- **BRIEF**: Each line of the listing below should come back exactly as it is.

EXCERPTED DATA Start Marker

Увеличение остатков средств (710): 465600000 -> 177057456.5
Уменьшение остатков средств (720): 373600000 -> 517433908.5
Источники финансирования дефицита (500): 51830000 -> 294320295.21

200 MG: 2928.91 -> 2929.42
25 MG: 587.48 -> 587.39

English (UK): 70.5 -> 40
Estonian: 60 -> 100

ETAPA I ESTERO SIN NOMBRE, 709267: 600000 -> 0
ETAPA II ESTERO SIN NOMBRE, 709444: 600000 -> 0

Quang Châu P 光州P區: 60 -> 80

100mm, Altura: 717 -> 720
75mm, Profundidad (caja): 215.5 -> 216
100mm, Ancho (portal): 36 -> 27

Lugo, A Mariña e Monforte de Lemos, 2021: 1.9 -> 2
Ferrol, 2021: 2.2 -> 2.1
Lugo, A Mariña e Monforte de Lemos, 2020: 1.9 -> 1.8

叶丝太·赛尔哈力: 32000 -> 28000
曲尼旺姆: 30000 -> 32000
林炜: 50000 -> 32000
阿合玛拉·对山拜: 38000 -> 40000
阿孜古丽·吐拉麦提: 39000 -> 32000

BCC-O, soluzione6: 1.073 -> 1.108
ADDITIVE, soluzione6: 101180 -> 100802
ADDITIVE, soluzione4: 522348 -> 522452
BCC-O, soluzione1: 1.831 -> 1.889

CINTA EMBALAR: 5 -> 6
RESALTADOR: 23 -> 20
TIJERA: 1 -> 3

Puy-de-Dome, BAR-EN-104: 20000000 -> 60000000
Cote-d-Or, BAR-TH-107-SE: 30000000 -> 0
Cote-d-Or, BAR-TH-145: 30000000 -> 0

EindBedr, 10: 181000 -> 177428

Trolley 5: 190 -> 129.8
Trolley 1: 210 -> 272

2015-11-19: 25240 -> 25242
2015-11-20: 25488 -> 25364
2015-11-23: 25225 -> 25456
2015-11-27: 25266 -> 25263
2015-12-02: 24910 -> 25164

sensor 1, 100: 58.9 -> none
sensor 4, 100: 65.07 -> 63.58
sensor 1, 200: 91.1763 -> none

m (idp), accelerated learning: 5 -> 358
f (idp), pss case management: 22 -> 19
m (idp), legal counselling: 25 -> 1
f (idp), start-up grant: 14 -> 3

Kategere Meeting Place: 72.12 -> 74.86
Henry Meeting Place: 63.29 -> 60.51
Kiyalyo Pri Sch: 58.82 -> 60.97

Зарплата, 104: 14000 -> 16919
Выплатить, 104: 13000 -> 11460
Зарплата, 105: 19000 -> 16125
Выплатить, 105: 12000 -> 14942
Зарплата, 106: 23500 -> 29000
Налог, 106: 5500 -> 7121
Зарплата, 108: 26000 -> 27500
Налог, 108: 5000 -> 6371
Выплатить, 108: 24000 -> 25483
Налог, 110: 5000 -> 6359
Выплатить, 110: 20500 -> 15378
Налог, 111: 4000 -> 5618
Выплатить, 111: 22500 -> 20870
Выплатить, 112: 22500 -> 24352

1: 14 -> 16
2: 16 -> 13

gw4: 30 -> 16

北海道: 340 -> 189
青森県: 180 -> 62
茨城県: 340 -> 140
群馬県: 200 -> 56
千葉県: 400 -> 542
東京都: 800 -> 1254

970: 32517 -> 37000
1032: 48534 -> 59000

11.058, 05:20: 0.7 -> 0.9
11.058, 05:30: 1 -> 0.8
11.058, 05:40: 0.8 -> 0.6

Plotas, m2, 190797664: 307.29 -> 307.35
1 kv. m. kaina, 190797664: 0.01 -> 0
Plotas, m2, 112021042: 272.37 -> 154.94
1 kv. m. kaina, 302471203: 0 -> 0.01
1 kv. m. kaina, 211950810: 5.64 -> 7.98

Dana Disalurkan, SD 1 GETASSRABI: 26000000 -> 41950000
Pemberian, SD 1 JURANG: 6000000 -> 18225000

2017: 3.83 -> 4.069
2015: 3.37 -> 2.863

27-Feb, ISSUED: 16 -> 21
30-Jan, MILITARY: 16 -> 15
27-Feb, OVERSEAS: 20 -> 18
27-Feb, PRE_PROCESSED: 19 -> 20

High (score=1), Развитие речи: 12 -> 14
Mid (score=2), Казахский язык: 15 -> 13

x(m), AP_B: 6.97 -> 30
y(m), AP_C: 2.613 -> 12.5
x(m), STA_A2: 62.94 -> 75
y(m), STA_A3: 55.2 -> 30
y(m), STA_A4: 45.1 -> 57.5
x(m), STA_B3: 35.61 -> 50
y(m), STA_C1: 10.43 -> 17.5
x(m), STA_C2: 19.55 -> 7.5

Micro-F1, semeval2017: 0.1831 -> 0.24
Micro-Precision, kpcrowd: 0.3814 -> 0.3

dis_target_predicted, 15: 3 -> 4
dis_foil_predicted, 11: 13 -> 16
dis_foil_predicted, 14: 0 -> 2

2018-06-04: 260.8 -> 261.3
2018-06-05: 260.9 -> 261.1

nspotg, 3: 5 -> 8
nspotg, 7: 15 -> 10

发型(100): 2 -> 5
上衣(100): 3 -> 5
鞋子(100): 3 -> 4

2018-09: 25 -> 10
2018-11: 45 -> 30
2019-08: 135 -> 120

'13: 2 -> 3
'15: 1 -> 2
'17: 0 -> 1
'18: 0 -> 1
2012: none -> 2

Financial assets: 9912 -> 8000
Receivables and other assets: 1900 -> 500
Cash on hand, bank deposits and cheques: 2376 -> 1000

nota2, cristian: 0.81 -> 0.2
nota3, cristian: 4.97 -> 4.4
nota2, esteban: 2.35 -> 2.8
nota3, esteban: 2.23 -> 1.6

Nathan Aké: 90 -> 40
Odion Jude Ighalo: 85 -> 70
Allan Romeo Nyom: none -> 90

EXCERPTED DATA End Marker

- **WORKED SOLUTION**:
Увеличение остатков средств (710): 465600000 -> 177057456.5
Уменьшение остатков средств (720): 373600000 -> 517433908.5
Источники финансирования дефицита (500): 51830000 -> 294320295.21

200 MG: 2928.91 -> 2929.42
25 MG: 587.48 -> 587.39

English (UK): 70.5 -> 40
Estonian: 60 -> 100

ETAPA I ESTERO SIN NOMBRE, 709267: 600000 -> 0
ETAPA II ESTERO SIN NOMBRE, 709444: 600000 -> 0

Quang Châu P 光州P區: 60 -> 80

100mm, Altura: 717 -> 720
75mm, Profundidad (caja): 215.5 -> 216
100mm, Ancho (portal): 36 -> 27

Lugo, A Mariña e Monforte de Lemos, 2021: 1.9 -> 2
Ferrol, 2021: 2.2 -> 2.1
Lugo, A Mariña e Monforte de Lemos, 2020: 1.9 -> 1.8

叶丝太·赛尔哈力: 32000 -> 28000
曲尼旺姆: 30000 -> 32000
林炜: 50000 -> 32000
阿合玛拉·对山拜: 38000 -> 40000
阿孜古丽·吐拉麦提: 39000 -> 32000

BCC-O, soluzione6: 1.073 -> 1.108
ADDITIVE, soluzione6: 101180 -> 100802
ADDITIVE, soluzione4: 522348 -> 522452
BCC-O, soluzione1: 1.831 -> 1.889

CINTA EMBALAR: 5 -> 6
RESALTADOR: 23 -> 20
TIJERA: 1 -> 3

Puy-de-Dome, BAR-EN-104: 20000000 -> 60000000
Cote-d-Or, BAR-TH-107-SE: 30000000 -> 0
Cote-d-Or, BAR-TH-145: 30000000 -> 0

EindBedr, 10: 181000 -> 177428

Trolley 5: 190 -> 129.8
Trolley 1: 210 -> 272

2015-11-19: 25240 -> 25242
2015-11-20: 25488 -> 25364
2015-11-23: 25225 -> 25456
2015-11-27: 25266 -> 25263
2015-12-02: 24910 -> 25164

sensor 1, 100: 58.9 -> none
sensor 4, 100: 65.07 -> 63.58
sensor 1, 200: 91.1763 -> none

m (idp), accelerated learning: 5 -> 358
f (idp), pss case management: 22 -> 19
m (idp), legal counselling: 25 -> 1
f (idp), start-up grant: 14 -> 3

Kategere Meeting Place: 72.12 -> 74.86
Henry Meeting Place: 63.29 -> 60.51
Kiyalyo Pri Sch: 58.82 -> 60.97

Зарплата, 104: 14000 -> 16919
Выплатить, 104: 13000 -> 11460
Зарплата, 105: 19000 -> 16125
Выплатить, 105: 12000 -> 14942
Зарплата, 106: 23500 -> 29000
Налог, 106: 5500 -> 7121
Зарплата, 108: 26000 -> 27500
Налог, 108: 5000 -> 6371
Выплатить, 108: 24000 -> 25483
Налог, 110: 5000 -> 6359
Выплатить, 110: 20500 -> 15378
Налог, 111: 4000 -> 5618
Выплатить, 111: 22500 -> 20870
Выплатить, 112: 22500 -> 24352

1: 14 -> 16
2: 16 -> 13

gw4: 30 -> 16

北海道: 340 -> 189
青森県: 180 -> 62
茨城県: 340 -> 140
群馬県: 200 -> 56
千葉県: 400 -> 542
東京都: 800 -> 1254

970: 32517 -> 37000
1032: 48534 -> 59000

11.058, 05:20: 0.7 -> 0.9
11.058, 05:30: 1 -> 0.8
11.058, 05:40: 0.8 -> 0.6

Plotas, m2, 190797664: 307.29 -> 307.35
1 kv. m. kaina, 190797664: 0.01 -> 0
Plotas, m2, 112021042: 272.37 -> 154.94
1 kv. m. kaina, 302471203: 0 -> 0.01
1 kv. m. kaina, 211950810: 5.64 -> 7.98

Dana Disalurkan, SD 1 GETASSRABI: 26000000 -> 41950000
Pemberian, SD 1 JURANG: 6000000 -> 18225000

2017: 3.83 -> 4.069
2015: 3.37 -> 2.863

27-Feb, ISSUED: 16 -> 21
30-Jan, MILITARY: 16 -> 15
27-Feb, OVERSEAS: 20 -> 18
27-Feb, PRE_PROCESSED: 19 -> 20

High (score=1), Развитие речи: 12 -> 14
Mid (score=2), Казахский язык: 15 -> 13

x(m), AP_B: 6.97 -> 30
y(m), AP_C: 2.613 -> 12.5
x(m), STA_A2: 62.94 -> 75
y(m), STA_A3: 55.2 -> 30
y(m), STA_A4: 45.1 -> 57.5
x(m), STA_B3: 35.61 -> 50
y(m), STA_C1: 10.43 -> 17.5
x(m), STA_C2: 19.55 -> 7.5

Micro-F1, semeval2017: 0.1831 -> 0.24
Micro-Precision, kpcrowd: 0.3814 -> 0.3

dis_target_predicted, 15: 3 -> 4
dis_foil_predicted, 11: 13 -> 16
dis_foil_predicted, 14: 0 -> 2

2018-06-04: 260.8 -> 261.3
2018-06-05: 260.9 -> 261.1

nspotg, 3: 5 -> 8
nspotg, 7: 15 -> 10

发型(100): 2 -> 5
上衣(100): 3 -> 5
鞋子(100): 3 -> 4

2018-09: 25 -> 10
2018-11: 45 -> 30
2019-08: 135 -> 120

'13: 2 -> 3
'15: 1 -> 2
'17: 0 -> 1
'18: 0 -> 1
2012: none -> 2

Financial assets: 9912 -> 8000
Receivables and other assets: 1900 -> 500
Cash on hand, bank deposits and cheques: 2376 -> 1000

nota2, cristian: 0.81 -> 0.2
nota3, cristian: 4.97 -> 4.4
nota2, esteban: 2.35 -> 2.8
nota3, esteban: 2.23 -> 1.6

Nathan Aké: 90 -> 40
Odion Jude Ighalo: 85 -> 70
Allan Romeo Nyom: none -> 90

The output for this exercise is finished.